**Assignment**
Repeat the entries that follow verbatim, without any of their pictures.

**Records shown**

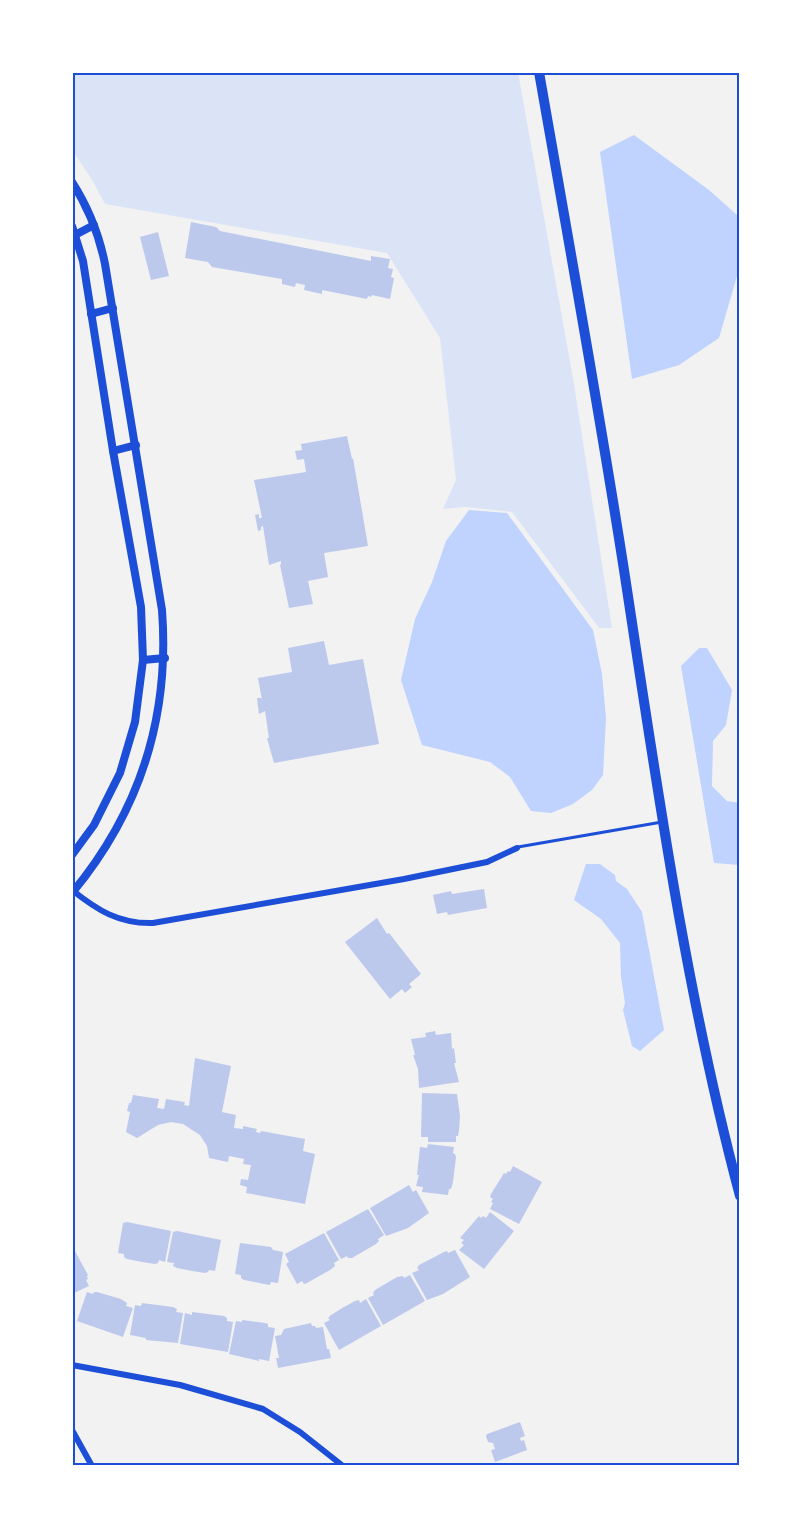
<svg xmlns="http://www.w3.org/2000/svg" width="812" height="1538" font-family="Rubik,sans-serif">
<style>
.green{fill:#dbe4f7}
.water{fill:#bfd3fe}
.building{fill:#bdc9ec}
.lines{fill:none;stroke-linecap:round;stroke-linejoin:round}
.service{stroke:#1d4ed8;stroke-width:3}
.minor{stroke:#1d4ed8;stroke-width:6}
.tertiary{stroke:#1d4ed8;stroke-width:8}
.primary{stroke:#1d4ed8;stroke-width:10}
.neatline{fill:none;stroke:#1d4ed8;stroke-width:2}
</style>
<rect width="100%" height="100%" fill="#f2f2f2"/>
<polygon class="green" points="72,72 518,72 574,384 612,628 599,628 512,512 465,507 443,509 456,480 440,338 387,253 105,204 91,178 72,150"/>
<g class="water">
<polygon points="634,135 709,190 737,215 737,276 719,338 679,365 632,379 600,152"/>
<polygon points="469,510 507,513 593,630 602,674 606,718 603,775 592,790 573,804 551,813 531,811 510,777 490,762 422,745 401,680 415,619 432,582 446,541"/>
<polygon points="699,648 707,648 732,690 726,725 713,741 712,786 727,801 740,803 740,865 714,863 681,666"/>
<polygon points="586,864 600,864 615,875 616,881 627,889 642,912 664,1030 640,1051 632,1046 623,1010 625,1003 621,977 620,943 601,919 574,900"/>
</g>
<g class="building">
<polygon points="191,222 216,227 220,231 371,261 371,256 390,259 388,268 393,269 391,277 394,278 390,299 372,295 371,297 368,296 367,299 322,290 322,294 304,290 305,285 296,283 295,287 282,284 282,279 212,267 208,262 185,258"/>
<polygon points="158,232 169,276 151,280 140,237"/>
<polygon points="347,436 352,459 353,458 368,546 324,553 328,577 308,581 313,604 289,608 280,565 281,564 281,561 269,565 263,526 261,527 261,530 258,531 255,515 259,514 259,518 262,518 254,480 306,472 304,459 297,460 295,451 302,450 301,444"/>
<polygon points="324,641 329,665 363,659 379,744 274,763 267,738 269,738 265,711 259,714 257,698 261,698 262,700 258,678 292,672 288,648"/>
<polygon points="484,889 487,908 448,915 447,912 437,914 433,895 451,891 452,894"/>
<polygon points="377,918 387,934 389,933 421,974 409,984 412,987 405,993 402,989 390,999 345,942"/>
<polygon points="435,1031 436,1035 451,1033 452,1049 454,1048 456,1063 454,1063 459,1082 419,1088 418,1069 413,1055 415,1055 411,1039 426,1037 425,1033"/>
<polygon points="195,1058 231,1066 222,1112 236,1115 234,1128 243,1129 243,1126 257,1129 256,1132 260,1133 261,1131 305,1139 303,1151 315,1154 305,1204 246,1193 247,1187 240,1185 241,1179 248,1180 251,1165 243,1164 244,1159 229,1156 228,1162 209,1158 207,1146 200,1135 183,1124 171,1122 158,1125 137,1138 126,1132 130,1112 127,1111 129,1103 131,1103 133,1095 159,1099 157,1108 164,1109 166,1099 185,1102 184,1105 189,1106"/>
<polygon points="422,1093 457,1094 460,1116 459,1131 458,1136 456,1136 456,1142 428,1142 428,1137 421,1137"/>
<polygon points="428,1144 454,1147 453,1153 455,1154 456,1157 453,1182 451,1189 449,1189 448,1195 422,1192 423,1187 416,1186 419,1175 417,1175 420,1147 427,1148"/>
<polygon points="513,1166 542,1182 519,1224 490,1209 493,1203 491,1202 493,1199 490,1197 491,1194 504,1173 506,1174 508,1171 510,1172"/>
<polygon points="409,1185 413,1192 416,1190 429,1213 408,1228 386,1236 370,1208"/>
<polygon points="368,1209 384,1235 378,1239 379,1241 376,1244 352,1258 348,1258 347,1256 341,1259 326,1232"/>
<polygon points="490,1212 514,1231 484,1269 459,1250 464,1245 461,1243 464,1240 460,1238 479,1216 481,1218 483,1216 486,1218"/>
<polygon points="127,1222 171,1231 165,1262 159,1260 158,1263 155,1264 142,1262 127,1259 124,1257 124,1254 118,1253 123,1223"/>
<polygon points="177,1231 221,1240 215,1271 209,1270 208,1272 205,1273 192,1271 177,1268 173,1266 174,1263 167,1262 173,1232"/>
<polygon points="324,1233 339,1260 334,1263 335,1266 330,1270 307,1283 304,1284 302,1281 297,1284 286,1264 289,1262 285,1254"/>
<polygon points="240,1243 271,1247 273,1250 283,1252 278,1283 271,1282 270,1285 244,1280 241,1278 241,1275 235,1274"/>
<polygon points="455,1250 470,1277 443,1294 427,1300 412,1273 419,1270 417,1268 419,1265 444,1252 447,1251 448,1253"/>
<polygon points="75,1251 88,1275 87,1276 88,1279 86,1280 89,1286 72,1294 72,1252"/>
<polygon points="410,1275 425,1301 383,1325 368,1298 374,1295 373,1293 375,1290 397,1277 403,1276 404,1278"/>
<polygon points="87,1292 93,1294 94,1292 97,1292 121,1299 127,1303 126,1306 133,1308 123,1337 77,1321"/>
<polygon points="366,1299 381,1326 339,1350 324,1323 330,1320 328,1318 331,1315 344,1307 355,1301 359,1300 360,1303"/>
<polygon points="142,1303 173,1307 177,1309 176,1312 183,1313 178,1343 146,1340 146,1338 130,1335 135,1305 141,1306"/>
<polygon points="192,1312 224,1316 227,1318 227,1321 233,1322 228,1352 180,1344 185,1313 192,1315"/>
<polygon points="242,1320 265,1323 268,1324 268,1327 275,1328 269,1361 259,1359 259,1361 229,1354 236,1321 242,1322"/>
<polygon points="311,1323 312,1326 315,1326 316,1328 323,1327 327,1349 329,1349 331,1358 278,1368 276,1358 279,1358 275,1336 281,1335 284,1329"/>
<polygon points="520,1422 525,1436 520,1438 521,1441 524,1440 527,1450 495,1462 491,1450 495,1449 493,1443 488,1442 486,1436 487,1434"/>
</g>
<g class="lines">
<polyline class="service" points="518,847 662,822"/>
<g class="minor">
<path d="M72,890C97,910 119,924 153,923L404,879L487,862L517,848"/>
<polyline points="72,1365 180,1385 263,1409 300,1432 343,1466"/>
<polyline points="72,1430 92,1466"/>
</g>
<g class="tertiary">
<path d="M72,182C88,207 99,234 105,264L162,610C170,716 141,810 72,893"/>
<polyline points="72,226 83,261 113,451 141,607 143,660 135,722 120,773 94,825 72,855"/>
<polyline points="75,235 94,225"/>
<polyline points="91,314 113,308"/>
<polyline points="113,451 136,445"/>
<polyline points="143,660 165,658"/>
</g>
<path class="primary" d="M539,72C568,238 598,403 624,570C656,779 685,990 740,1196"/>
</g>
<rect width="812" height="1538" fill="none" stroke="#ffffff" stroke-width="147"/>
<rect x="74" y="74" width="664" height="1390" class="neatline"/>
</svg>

**Response box**
<svg xmlns="http://www.w3.org/2000/svg" width="812" height="1538" font-family="Rubik,sans-serif">
<style>
.green{fill:#dbe4f7}
.water{fill:#bfd3fe}
.building{fill:#bdc9ec}
.lines{fill:none;stroke-linecap:round;stroke-linejoin:round}
.service{stroke:#1d4ed8;stroke-width:3}
.minor{stroke:#1d4ed8;stroke-width:6}
.tertiary{stroke:#1d4ed8;stroke-width:8}
.primary{stroke:#1d4ed8;stroke-width:10}
.neatline{fill:none;stroke:#1d4ed8;stroke-width:2}
</style>
<rect width="100%" height="100%" fill="#f2f2f2"/>
<polygon class="green" points="72,72 518,72 574,384 612,628 599,628 512,512 465,507 443,509 456,480 440,338 387,253 105,204 91,178 72,150"/>
<g class="water">
<polygon points="634,135 709,190 737,215 737,276 719,338 679,365 632,379 600,152"/>
<polygon points="469,510 507,513 593,630 602,674 606,718 603,775 592,790 573,804 551,813 531,811 510,777 490,762 422,745 401,680 415,619 432,582 446,541"/>
<polygon points="699,648 707,648 732,690 726,725 713,741 712,786 727,801 740,803 740,865 714,863 681,666"/>
<polygon points="586,864 600,864 615,875 616,881 627,889 642,912 664,1030 640,1051 632,1046 623,1010 625,1003 621,977 620,943 601,919 574,900"/>
</g>
<g class="building">
<polygon points="191,222 216,227 220,231 371,261 371,256 390,259 388,268 393,269 391,277 394,278 390,299 372,295 371,297 368,296 367,299 322,290 322,294 304,290 305,285 296,283 295,287 282,284 282,279 212,267 208,262 185,258"/>
<polygon points="158,232 169,276 151,280 140,237"/>
<polygon points="347,436 352,459 353,458 368,546 324,553 328,577 308,581 313,604 289,608 280,565 281,564 281,561 269,565 263,526 261,527 261,530 258,531 255,515 259,514 259,518 262,518 254,480 306,472 304,459 297,460 295,451 302,450 301,444"/>
<polygon points="324,641 329,665 363,659 379,744 274,763 267,738 269,738 265,711 259,714 257,698 261,698 262,700 258,678 292,672 288,648"/>
<polygon points="484,889 487,908 448,915 447,912 437,914 433,895 451,891 452,894"/>
<polygon points="377,918 387,934 389,933 421,974 409,984 412,987 405,993 402,989 390,999 345,942"/>
<polygon points="435,1031 436,1035 451,1033 452,1049 454,1048 456,1063 454,1063 459,1082 419,1088 418,1069 413,1055 415,1055 411,1039 426,1037 425,1033"/>
<polygon points="195,1058 231,1066 222,1112 236,1115 234,1128 243,1129 243,1126 257,1129 256,1132 260,1133 261,1131 305,1139 303,1151 315,1154 305,1204 246,1193 247,1187 240,1185 241,1179 248,1180 251,1165 243,1164 244,1159 229,1156 228,1162 209,1158 207,1146 200,1135 183,1124 171,1122 158,1125 137,1138 126,1132 130,1112 127,1111 129,1103 131,1103 133,1095 159,1099 157,1108 164,1109 166,1099 185,1102 184,1105 189,1106"/>
<polygon points="422,1093 457,1094 460,1116 459,1131 458,1136 456,1136 456,1142 428,1142 428,1137 421,1137"/>
<polygon points="428,1144 454,1147 453,1153 455,1154 456,1157 453,1182 451,1189 449,1189 448,1195 422,1192 423,1187 416,1186 419,1175 417,1175 420,1147 427,1148"/>
<polygon points="513,1166 542,1182 519,1224 490,1209 493,1203 491,1202 493,1199 490,1197 491,1194 504,1173 506,1174 508,1171 510,1172"/>
<polygon points="409,1185 413,1192 416,1190 429,1213 408,1228 386,1236 370,1208"/>
<polygon points="368,1209 384,1235 378,1239 379,1241 376,1244 352,1258 348,1258 347,1256 341,1259 326,1232"/>
<polygon points="490,1212 514,1231 484,1269 459,1250 464,1245 461,1243 464,1240 460,1238 479,1216 481,1218 483,1216 486,1218"/>
<polygon points="127,1222 171,1231 165,1262 159,1260 158,1263 155,1264 142,1262 127,1259 124,1257 124,1254 118,1253 123,1223"/>
<polygon points="177,1231 221,1240 215,1271 209,1270 208,1272 205,1273 192,1271 177,1268 173,1266 174,1263 167,1262 173,1232"/>
<polygon points="324,1233 339,1260 334,1263 335,1266 330,1270 307,1283 304,1284 302,1281 297,1284 286,1264 289,1262 285,1254"/>
<polygon points="240,1243 271,1247 273,1250 283,1252 278,1283 271,1282 270,1285 244,1280 241,1278 241,1275 235,1274"/>
<polygon points="455,1250 470,1277 443,1294 427,1300 412,1273 419,1270 417,1268 419,1265 444,1252 447,1251 448,1253"/>
<polygon points="75,1251 88,1275 87,1276 88,1279 86,1280 89,1286 72,1294 72,1252"/>
<polygon points="410,1275 425,1301 383,1325 368,1298 374,1295 373,1293 375,1290 397,1277 403,1276 404,1278"/>
<polygon points="87,1292 93,1294 94,1292 97,1292 121,1299 127,1303 126,1306 133,1308 123,1337 77,1321"/>
<polygon points="366,1299 381,1326 339,1350 324,1323 330,1320 328,1318 331,1315 344,1307 355,1301 359,1300 360,1303"/>
<polygon points="142,1303 173,1307 177,1309 176,1312 183,1313 178,1343 146,1340 146,1338 130,1335 135,1305 141,1306"/>
<polygon points="192,1312 224,1316 227,1318 227,1321 233,1322 228,1352 180,1344 185,1313 192,1315"/>
<polygon points="242,1320 265,1323 268,1324 268,1327 275,1328 269,1361 259,1359 259,1361 229,1354 236,1321 242,1322"/>
<polygon points="311,1323 312,1326 315,1326 316,1328 323,1327 327,1349 329,1349 331,1358 278,1368 276,1358 279,1358 275,1336 281,1335 284,1329"/>
<polygon points="520,1422 525,1436 520,1438 521,1441 524,1440 527,1450 495,1462 491,1450 495,1449 493,1443 488,1442 486,1436 487,1434"/>
</g>
<g class="lines">
<polyline class="service" points="518,847 662,822"/>
<g class="minor">
<path d="M72,890C97,910 119,924 153,923L404,879L487,862L517,848"/>
<polyline points="72,1365 180,1385 263,1409 300,1432 343,1466"/>
<polyline points="72,1430 92,1466"/>
</g>
<g class="tertiary">
<path d="M72,182C88,207 99,234 105,264L162,610C170,716 141,810 72,893"/>
<polyline points="72,226 83,261 113,451 141,607 143,660 135,722 120,773 94,825 72,855"/>
<polyline points="75,235 94,225"/>
<polyline points="91,314 113,308"/>
<polyline points="113,451 136,445"/>
<polyline points="143,660 165,658"/>
</g>
<path class="primary" d="M539,72C568,238 598,403 624,570C656,779 685,990 740,1196"/>
</g>
<rect width="812" height="1538" fill="none" stroke="#ffffff" stroke-width="147"/>
<rect x="74" y="74" width="664" height="1390" class="neatline"/>
</svg>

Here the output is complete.